What is being asked >> Rewrite the material below as a numbered list, one item per line, skipping any blank lines. Leave the pictures out of your answer.

Dataset extract >>
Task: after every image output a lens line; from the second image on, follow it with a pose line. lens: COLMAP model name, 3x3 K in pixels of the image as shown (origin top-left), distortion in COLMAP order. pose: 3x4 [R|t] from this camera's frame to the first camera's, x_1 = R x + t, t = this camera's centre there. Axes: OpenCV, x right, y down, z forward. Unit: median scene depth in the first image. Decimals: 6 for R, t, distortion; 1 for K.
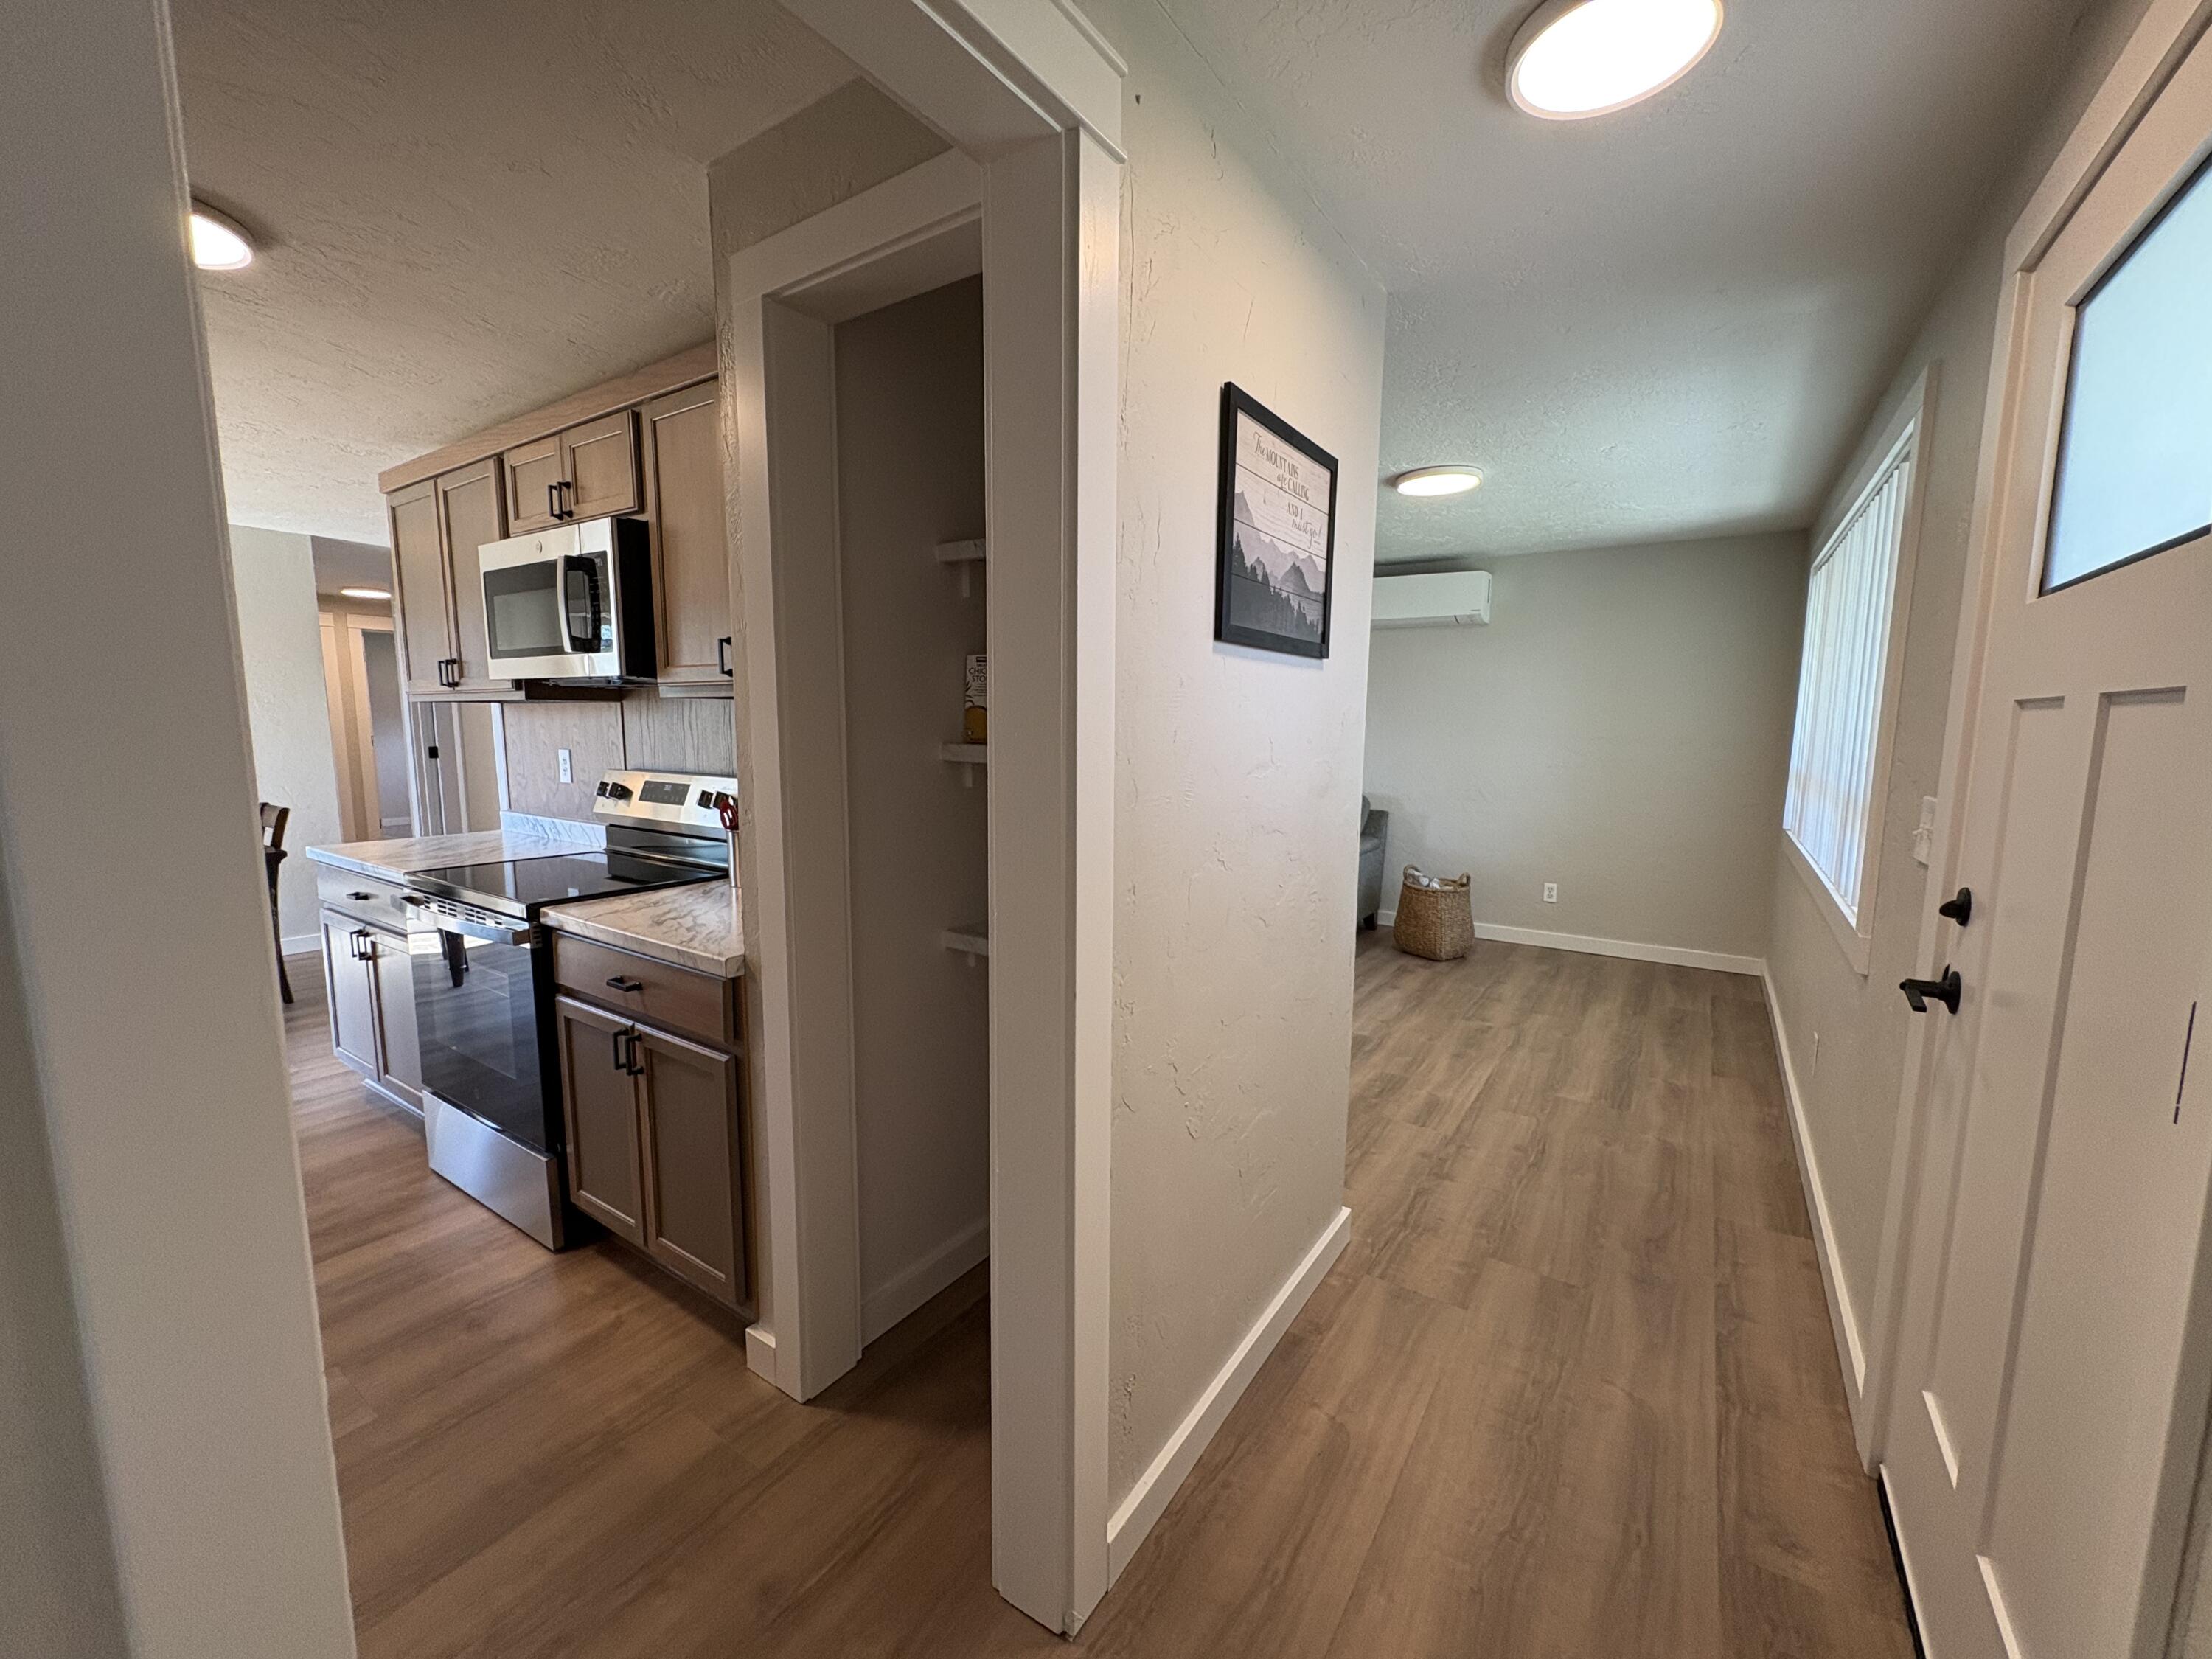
lens RADIAL K [[883.8, 0, 1101.5], [0, 883.8, 831.3], [0, 0, 1]] dist [0.001156, -0.000191]
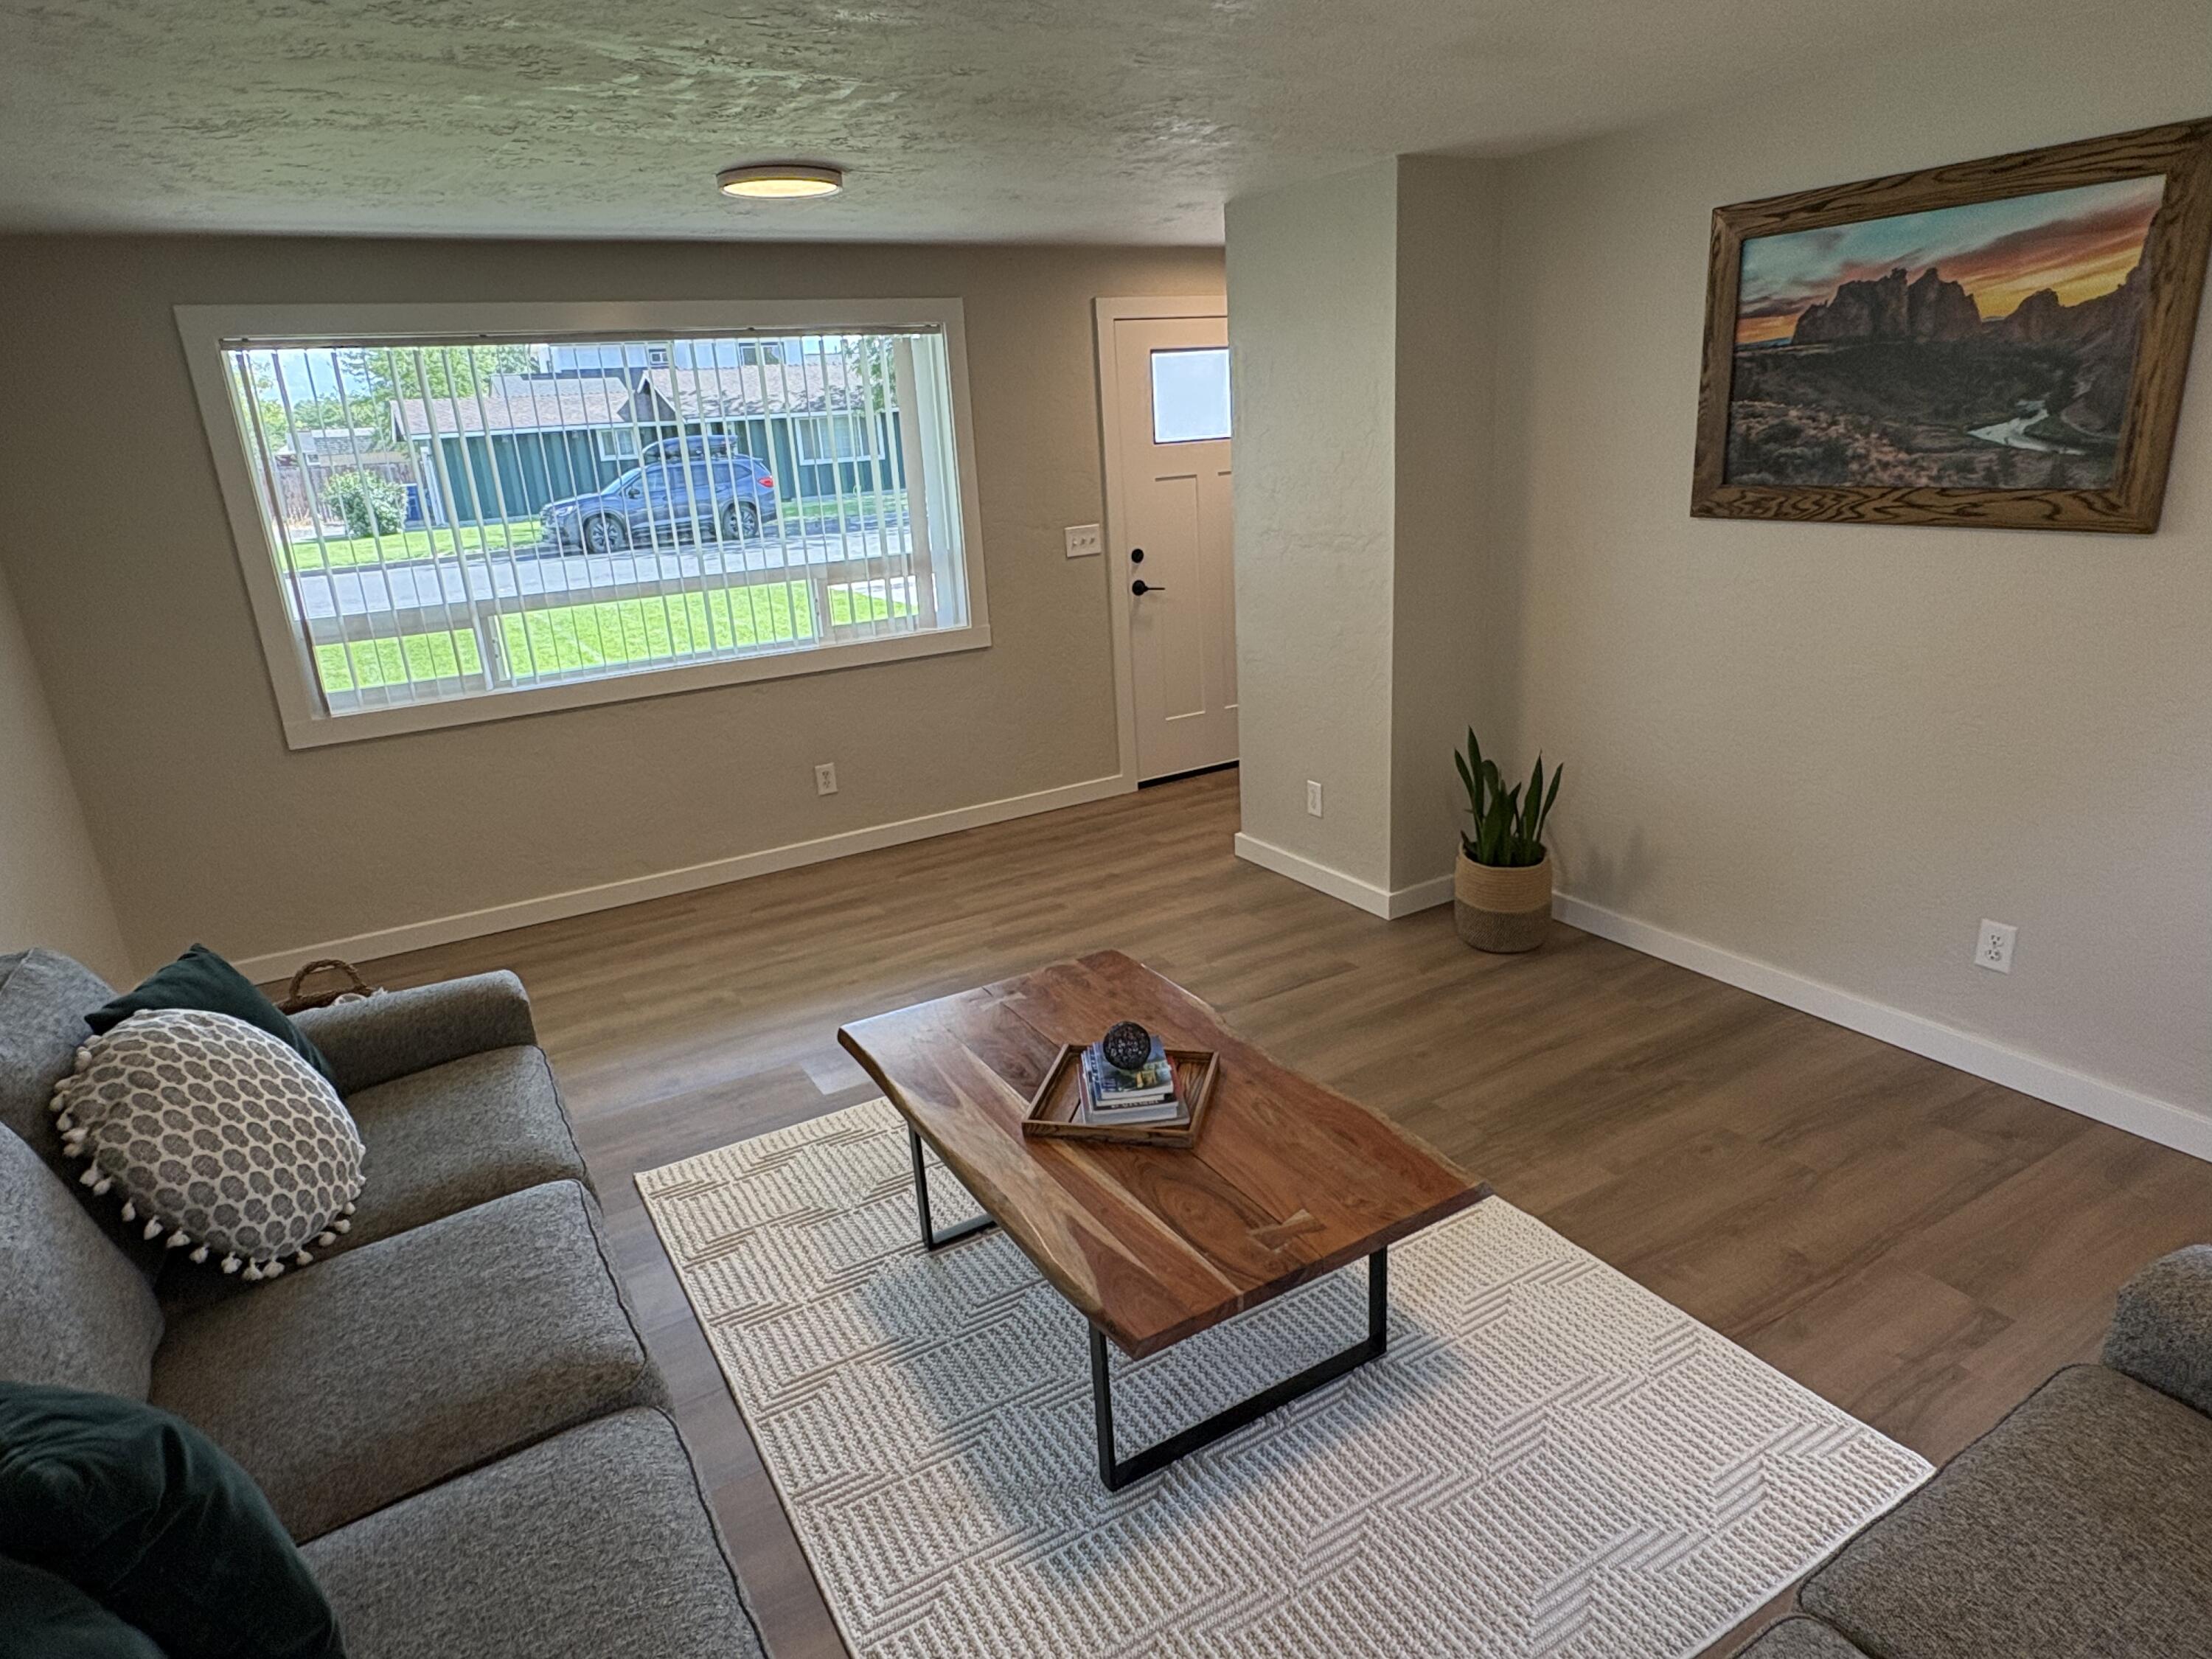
lens RADIAL K [[1286.9, 0, 1105.7], [0, 1286.9, 833.5], [0, 0, 1]] dist [-0.002192, 0.004091]
pose [[-0.903104, -0.091098, 0.419649, -0.459271], [0.103780, 0.901970, 0.419141, -0.540381], [-0.416693, 0.422079, -0.805119, 3.029820]]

Exercise result >>
1. Task: after every image output a lens line; from the second image on, follow it with a pose line. lens: COLMAP model name, 3x3 K in pixels of the image as shown (origin top-left), distortion in COLMAP order. pose: 3x4 [R|t] from this camera's frame to the first camera's, x_1 = R x + t, t = this camera's centre there. Axes: OpenCV, x right, y down, z forward. Unit: median scene depth in the first image. Decimals: 6 for R, t, distortion; 1 for K.
2. lens RADIAL K [[883.8, 0, 1101.5], [0, 883.8, 831.3], [0, 0, 1]] dist [0.001156, -0.000191]
3. lens RADIAL K [[1286.9, 0, 1105.7], [0, 1286.9, 833.5], [0, 0, 1]] dist [-0.002192, 0.004091]
4. pose [[-0.903104, -0.091098, 0.419649, -0.459271], [0.103780, 0.901970, 0.419141, -0.540381], [-0.416693, 0.422079, -0.805119, 3.029820]]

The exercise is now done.